From 2011 to 2013, Barco Isakson served as executive director of the Banca de Inversión Social, a nonprofit organization that is at the forefront of impact investing in Colombia.

From 2006 to 2010, Barco Isakson led Invest in Bogota, a public-private partnership that promotes foreign direct investment to the Greater Bogota region.
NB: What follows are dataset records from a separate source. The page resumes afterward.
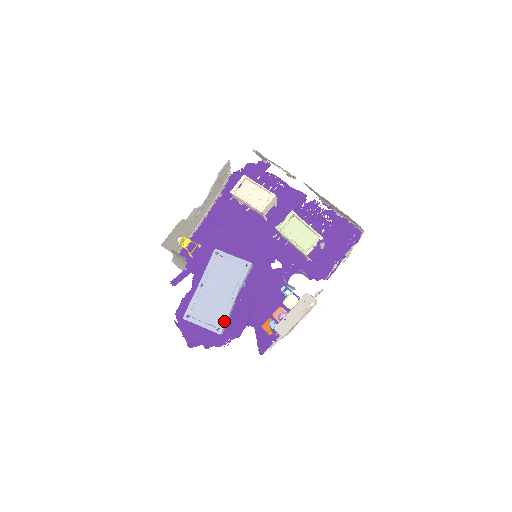
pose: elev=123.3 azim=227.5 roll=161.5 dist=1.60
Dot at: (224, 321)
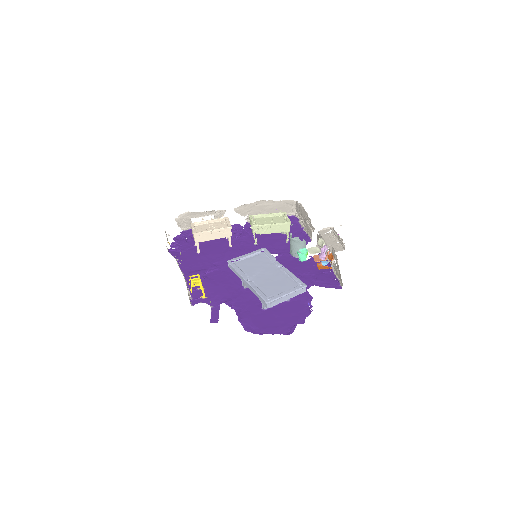
Dot at: (297, 279)
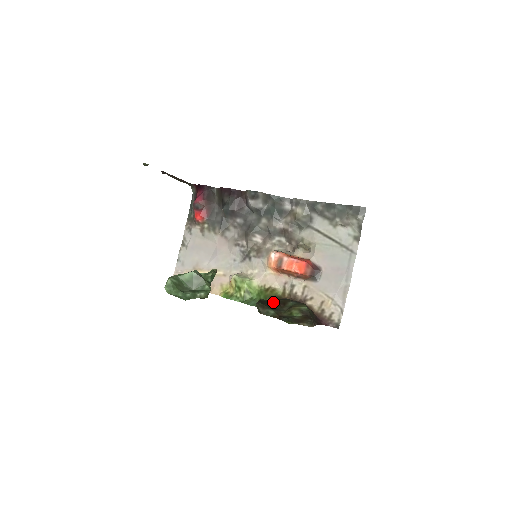
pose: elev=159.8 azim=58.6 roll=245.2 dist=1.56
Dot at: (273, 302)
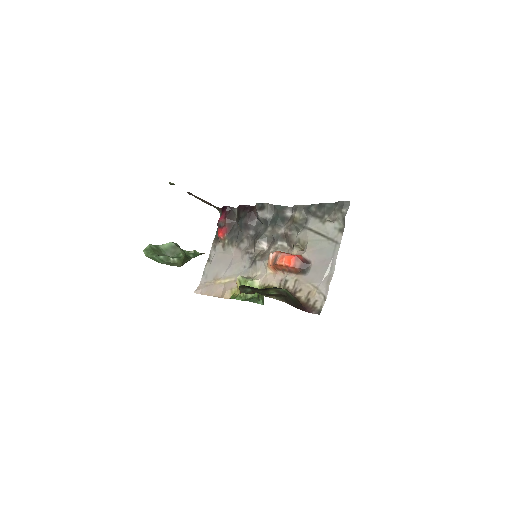
Dot at: occluded
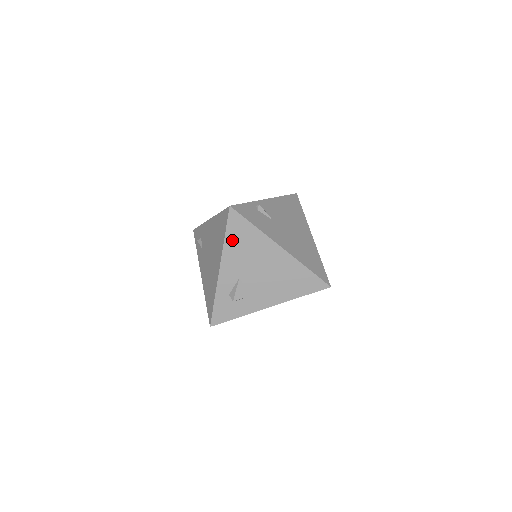
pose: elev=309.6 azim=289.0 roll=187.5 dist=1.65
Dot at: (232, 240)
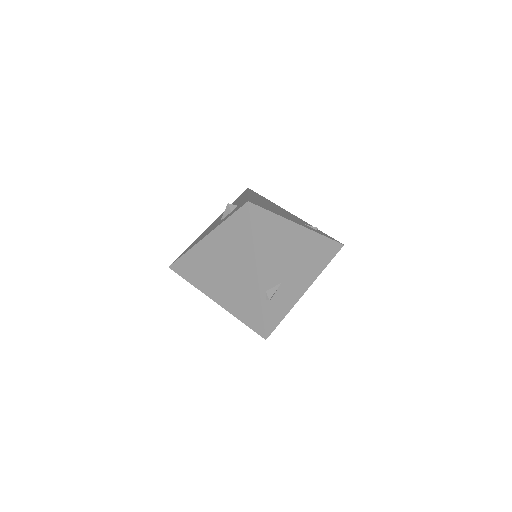
Dot at: occluded
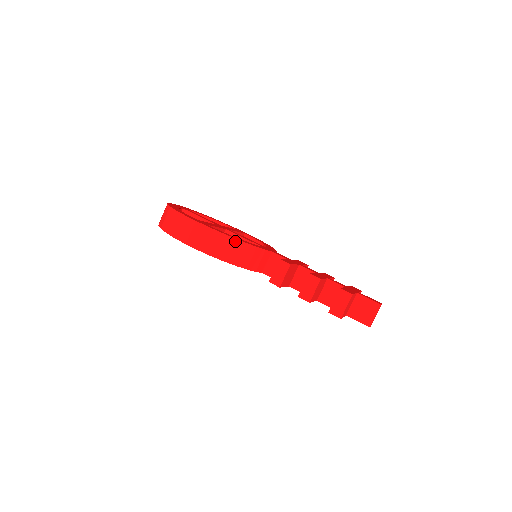
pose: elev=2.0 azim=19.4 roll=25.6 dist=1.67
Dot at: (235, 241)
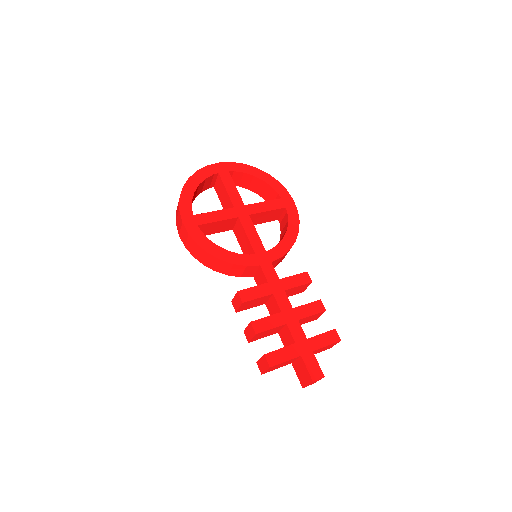
Dot at: (209, 255)
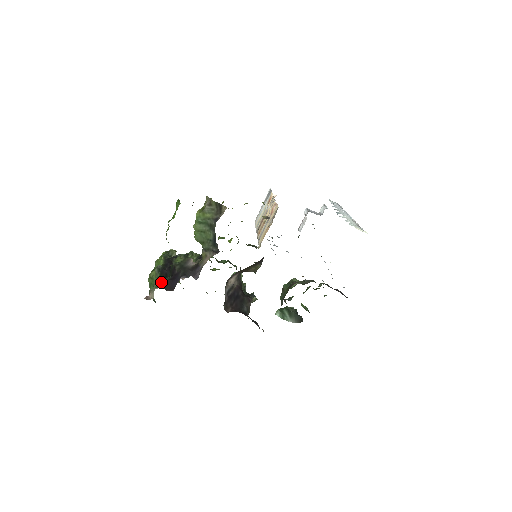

Previously, Barco Isakson headed the privatization unit at the Colombian Ministry of Finance and Public Credit and was an advisor on local economic development for the country's planning department. He has also worked as a management consultant at Booz Allen Hamilton in Brazil and as a financial analyst at Citibank in Spain.

== LGBTQI+ activism ==
Barco Isakson is the co-founder and Chairperson of the Board of Directors of Colombia Diversa, a Bogota-based nonprofit organization founded in 2004 that advocates for LGBTQI+ rights in Colombia. Colombia Diversa was instrumental in litigation that led the Colombian Constitutional Court to extend property, inheritance, and other benefits to same-sex couples in 2007, recognize de facto civil unions in 2009, and recognize same-sex marriage in 2011.

== Education ==
Barco Isakson holds a Bachelor of Arts in government from Harvard University (1987), a Master of Science in management from the Massachusetts Institute of Technology, and a Master of Arts in economics from New York University (1999).

==Personal life==
Barco Isakson was born to former Colombian president Virgilio Barco Vargas and Carolina Isakson Proctor. Barco Isakson is the youngest of four: Carolina, Julia, and Diana. He lives in Bogota with his partner, Andrew Dier, with whom he has been together since 1998.